The crew come from all over, because the money is that good.
            Women, men –
many are students planting as a summer job, moiling in the mud, sweating
            bug spray.
One day off, four on, in cut-offs above long johns, with a bag of saplings
            on each hip.
As one hand does the spading, the other slides
            a pine plug
into the ground. One breath, one stride, and the smack of shovel cutting clay.
            Some highballers
who’ve been coming since before the crew bosses were on the crew
            are old-timers
of more than 35, masters of the trade, who’ve customised their shovels
            by cutting
inches off the shaft, or by grinding a kicker off the blade. One planter, famous
            for having duct-taped
his fingers to the handle of his spade, tells the story again, deadpan –
            It’s not so easy
to wipe your ass when you’ve taped a shovel to your hand. Nights off, planters pile
            into trucks
for the long drive into town: for hot showers and the bar.

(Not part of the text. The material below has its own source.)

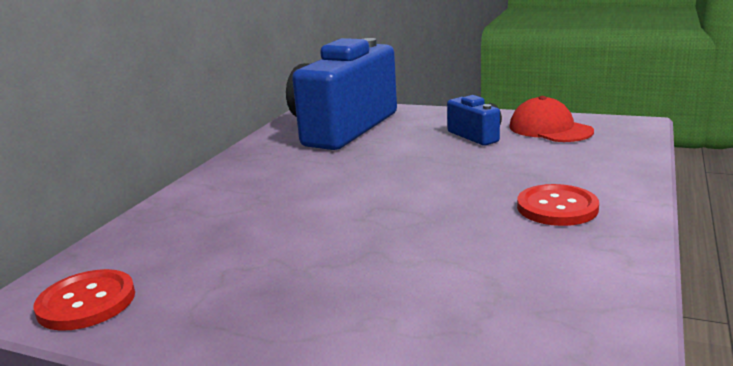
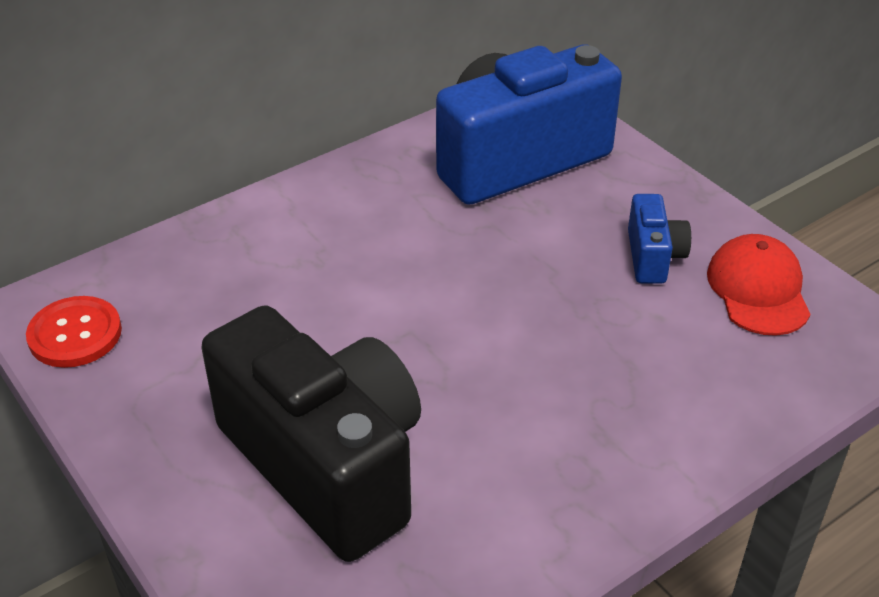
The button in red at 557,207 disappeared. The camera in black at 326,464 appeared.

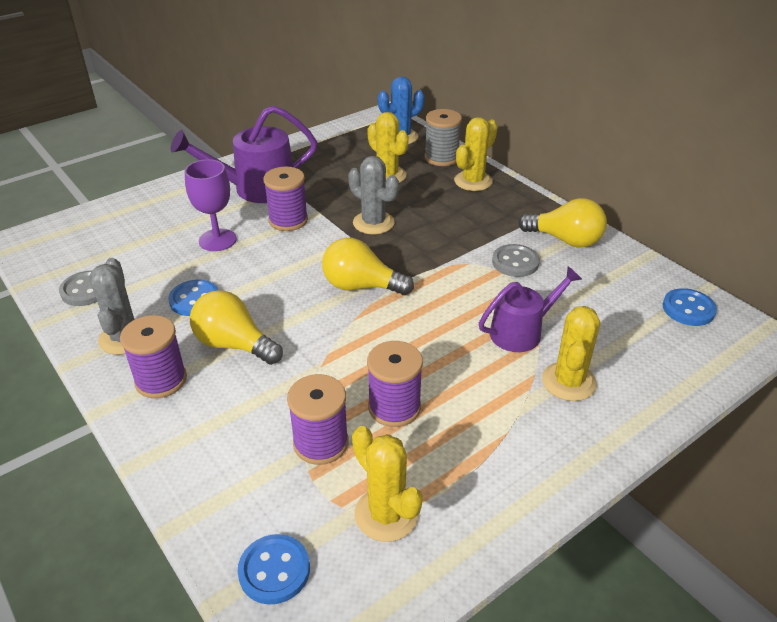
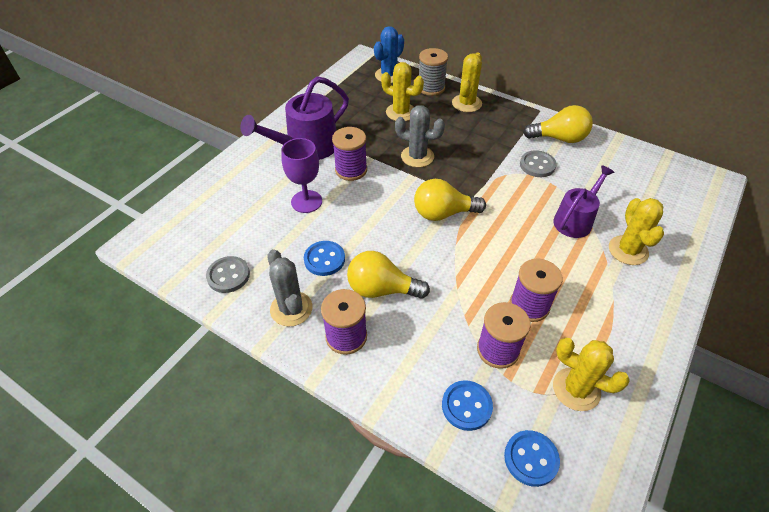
The button in blue moved from 688,309 to 466,406.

            There are fights:
some locals are sick to death of kids with nose-rings, mohawks,
            and money to throw around.
One planter’s working toward a Philosophy PhD. One guy stays up all night
            getting drunk
on a lawn chair in the river. And there’s a new guy who no one else can stand.
            His crewboss
is against him, he says – fuck her for giving him another bullshit
            piece of land.
He has no tent, but beds down in a rusted-out sedan
            with an ex-fighting dog
that wants to kill every other dog in camp. Always keep your head down,
            getting off a helicopter,
and always walk downhill. Always wash off the trucks before going into town.
            Don’t plant too shallow.
Don’t plant too deep. On the downtime between contracts, the planter with the dog
            vanishes
and never does come back – fired, everyone assumes, until a story gets around
            about the man and dog
walking out into a field with a softball and a bat, to play the game
            they always played:
the man would crack a high long shot for the bleachers, and the dog
            would run it down,
except this one time, when the man somehow timed it wrong. As he began
            his downswing,
the dog sprang into the air, jaws open, catching the ball, and the full force
            of the bat coming down:
the dog lived. The dog died. The outcome is unclear. – Let’s go back
            to the field, with the leap
still inside the dog, the blow still unstruck. Man and dog are happy,
            each in the company
of a creature he truly loves – so let’s leave them as they are,
            in the field.
Quiet. No breeze. The red stitching on the softball
            hanging in the air.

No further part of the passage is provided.